Kota modern Minato Mirai 21 berada di pesisir laut Yokohama dengan luas lahan mencapai 186 hektare. Sebanyak 76 hektare lahan lainnya merupakan kawasan reklamasi.
Director of Business Promotion Urban Renaisance Agency Kano Junkichi menuturkan, proyek Minato Mirai 21 termasuk ke dalam Proyek Strategis Nasional (PSN) melalui sistem pembiayaan kerja sama Pemerintah dengan Badan Usaha (KPBU).
Pemerintah Jepang membangun sejumlah proyek perumahan. Bahkan sebanyak 1,5 juta unit rumah dibangun di kawasan reklamasi tersebut.
Kemudian terdapat 4,1 kilometer rel kereta yang melintang di kawasan pesisir Yokohama. Menariknya, Stasiun Minato Mirai 21 dibangun di bawah kawasan pusat perbelanjaan Queen Mal.
Dengan begitu, masyarakat setempat maupun wisatawan dengan sangat mudah menjangkau sejumlah fasilitas publik seperti sekolah, gelanggang olahraga dan tempat-tempat hiburan.
Secara keseluruhan, Minato Mirai 21 dulunya merupakan kawasan pelabuhan, namun sekarang telah menjadi kawasan tepi laut bergaya futuristik dengan gedung-gedung pencakar langit.
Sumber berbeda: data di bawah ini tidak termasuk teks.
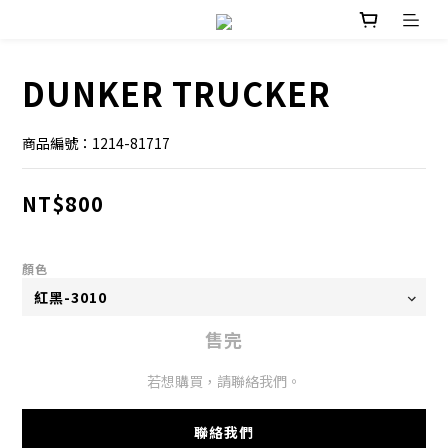
DUNKER TRUCKER
商品編號：1214-81717
NT$800
顏色
售完
若想購買，請聯絡我們。
聯絡我們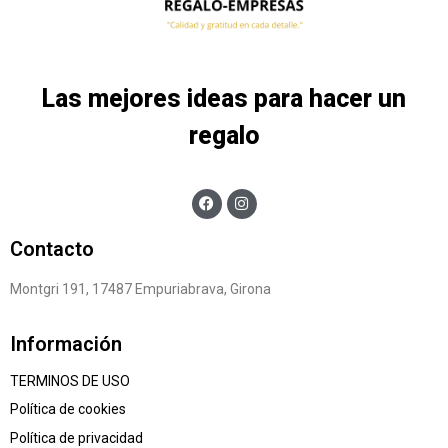
Las mejores ideas para hacer un
regalo
Contacto
Montgri 191, 17487 Empuriabrava, Girona
Información
TERMINOS DE USO
Política de cookies
Política de privacidad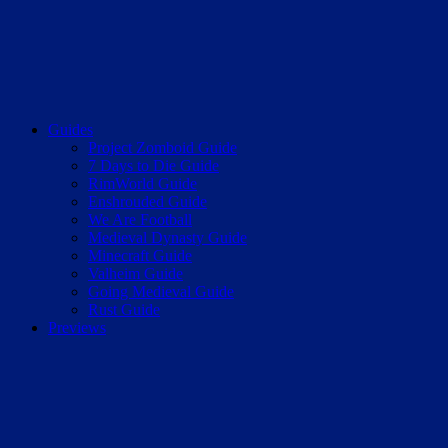
Guides
Project Zomboid Guide
7 Days to Die Guide
RimWorld Guide
Enshrouded Guide
We Are Football
Medieval Dynasty Guide
Minecraft Guide
Valheim Guide
Going Medieval Guide
Rust Guide
Previews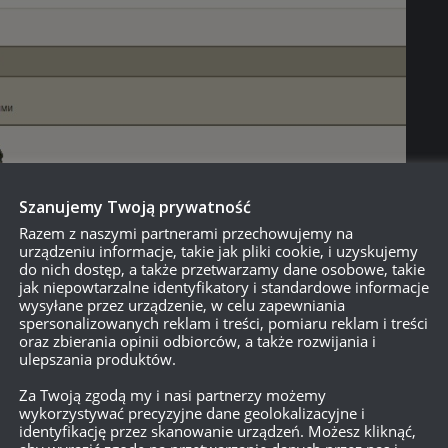
Szanujemy Twoją prywatność
Razem z naszymi partnerami przechowujemy na
urządzeniu informacje, takie jak pliki cookie, i uzyskujemy
do nich dostęp, a także przetwarzamy dane osobowe, takie
jak niepowtarzalne identyfikatory i standardowe informacje
wysyłane przez urządzenie, w celu zapewniania
spersonalizowanych reklam i treści, pomiaru reklam i treści
oraz zbierania opinii odbiorców, a także rozwijania i
ulepszania produktów.
Za Twoją zgodą my i nasi partnerzy możemy
wykorzystywać precyzyjne dane geolokalizacyjne i
identyfikację przez skanowanie urządzeń. Możesz kliknąć,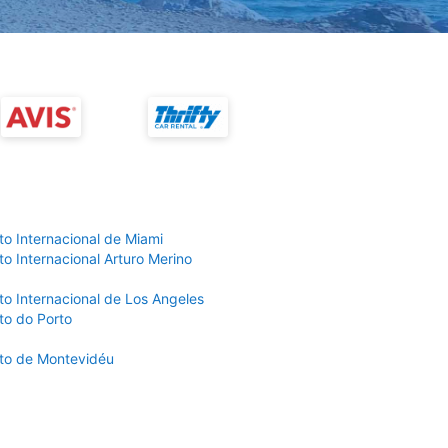
to Internacional de Miami
o Internacional Arturo Merino
to Internacional de Los Angeles
to do Porto
to de Montevidéu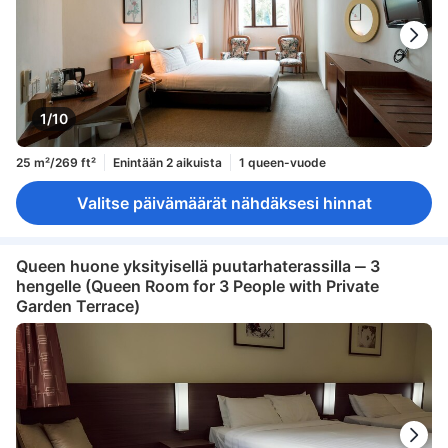
1/10
25 m²/269 ft²
Enintään 2 aikuista
1 queen-vuode
Valitse päivämäärät nähdäksesi hinnat
Queen huone yksityisellä puutarhaterassilla ‒ 3
hengelle (Queen Room for 3 People with Private
Garden Terrace)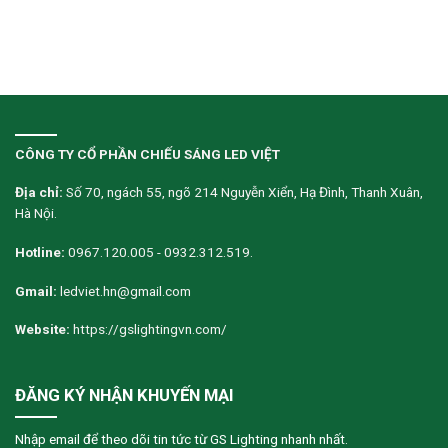
CÔNG TY CỔ PHẦN CHIẾU SÁNG LED VIỆT
Địa chỉ:
Số 70, ngách 55, ngõ 214 Nguyễn Xiển, Hạ Đình, Thanh Xuân,
Hà Nội.
Hotline:
0967.120.005 - 0932.312.519.
Gmail:
ledviet.hn@gmail.com
Website:
https://gslightingvn.com/
ĐĂNG KÝ NHẬN KHUYẾN MẠI
Nhập email để theo dõi tin tức từ GS Lighting nhanh nhất.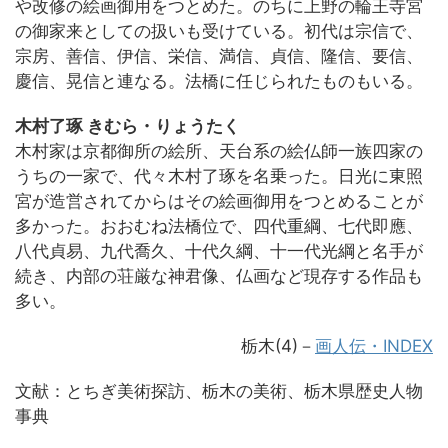
や改修の絵画御用をつとめた。のちに上野の輪王寺宮
の御家来としての扱いも受けている。初代は宗信で、
宗房、善信、伊信、栄信、満信、貞信、隆信、要信、
慶信、晃信と連なる。法橋に任じられたものもいる。
木村了琢 きむら・りょうたく
木村家は京都御所の絵所、天台系の絵仏師一族四家の
うちの一家で、代々木村了琢を名乗った。日光に東照
宮が造営されてからはその絵画御用をつとめることが
多かった。おおむね法橋位で、四代重綱、七代即應、
八代貞易、九代喬久、十代久綱、十一代光綱と名手が
続き、内部の荘厳な神君像、仏画など現存する作品も
多い。
栃木(4)－
画人伝・INDEX
文献：とちぎ美術探訪、栃木の美術、栃木県歴史人物
事典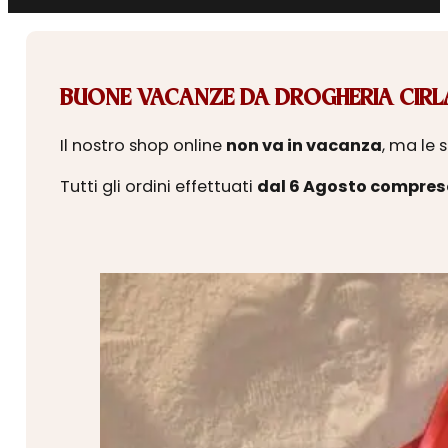
BUONE VACANZE DA DROGHERIA CIRLA
Il nostro shop online
non va in vacanza
, ma le 
Tutti gli ordini effettuati
dal 6 Agosto compres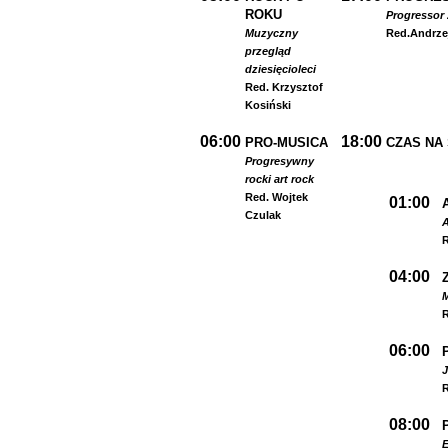
ROKU
Progressor 
Muzyczny
Red.
Andrze
przegląd
dziesięcioleci
Red. Krzysztof
Kosiński
06:00
18:00
PRO-MUSICA
CZAS NA
Progresywny
rock
i art rock
Red. Wojtek
01:00
Czulak
A
R
04:00
R
06:00
R
08:00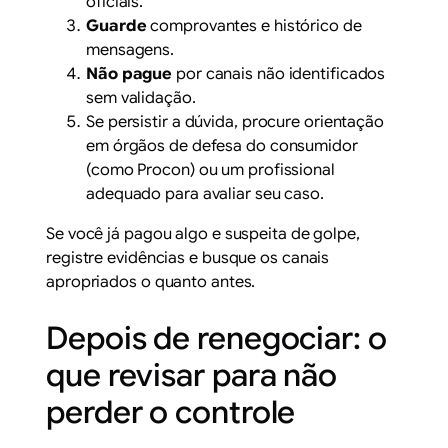
oficiais.
Guarde
comprovantes e histórico de
mensagens.
Não pague
por canais não identificados
sem validação.
Se persistir a dúvida, procure orientação
em órgãos de defesa do consumidor
(como Procon) ou um profissional
adequado para avaliar seu caso.
Se você já pagou algo e suspeita de golpe,
registre evidências e busque os canais
apropriados o quanto antes.
Depois de renegociar: o
que revisar para não
perder o controle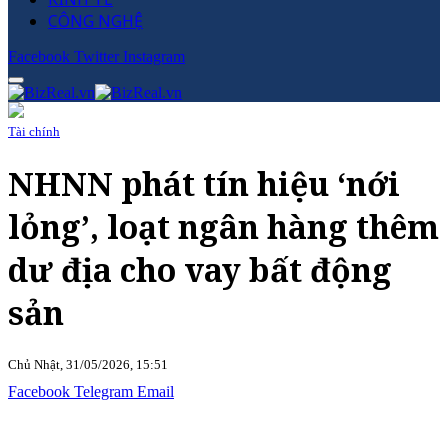
CÔNG NGHỆ
Facebook
Twitter
Instagram
Tài chính
NHNN phát tín hiệu ‘nới
lỏng’, loạt ngân hàng thêm
dư địa cho vay bất động
sản
Chủ Nhật, 31/05/2026, 15:51
Facebook
Telegram
Email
"Proyek kereta api baru serta pengembangan kota telah dilakukan bersama-sama sebagai TOD,” ujarnya.
“Jalur Minato Mirai dioperasikan langsung ke jalur Tokyu dari stasiun terminal Yokohama," kata dia lagi.
4. Tantangan pengembangan TOD di Jakarta

Kepala Divisi TOD PT MRT Jakarta (perseroda) Gunawan Supriyadi menjelaskan, secara aturan regulasi yang dimiliki oleh MRT untuk mengembangkan kawasan TOD di Jakarta telah mengikuti standar yang dijalankan di Jepang. Dia mengatakan, MRT Jakarta telah mendapatkan mandat dari Pemprov DKI Jakarta untuk mengembangkan TOD.
“Ketika bicara TOD kita sudah legal, kita sudah punya kedudukan hukum di enam kawasan yaitu Lebak Bulus, Fatmawati, Blok M ASEAN, Istora Senayan Mandiri, Dukuh Atas, dan Bundaran HI,” ujar dia.
Kendati demikian, Gunawan mengakui, untuk mengembangkan TOD di sejumlah stasiun MRT di Jakarta memang tidak mudah, sebagaimana yang dilakukan oleh sejumlah perusahaan kereta api di Jepang. Pihaknya, saat ini masih menghadapi sejumlah kendala, salah satu yang terbesar yakni masalah kepemilikan lahan.
"Salah satu kendala yang dihadapi selain regulasi adalah MRTJ tidak memiliki lahan sendiri. Kendala lainnya adalah biaya investasi," kata dia.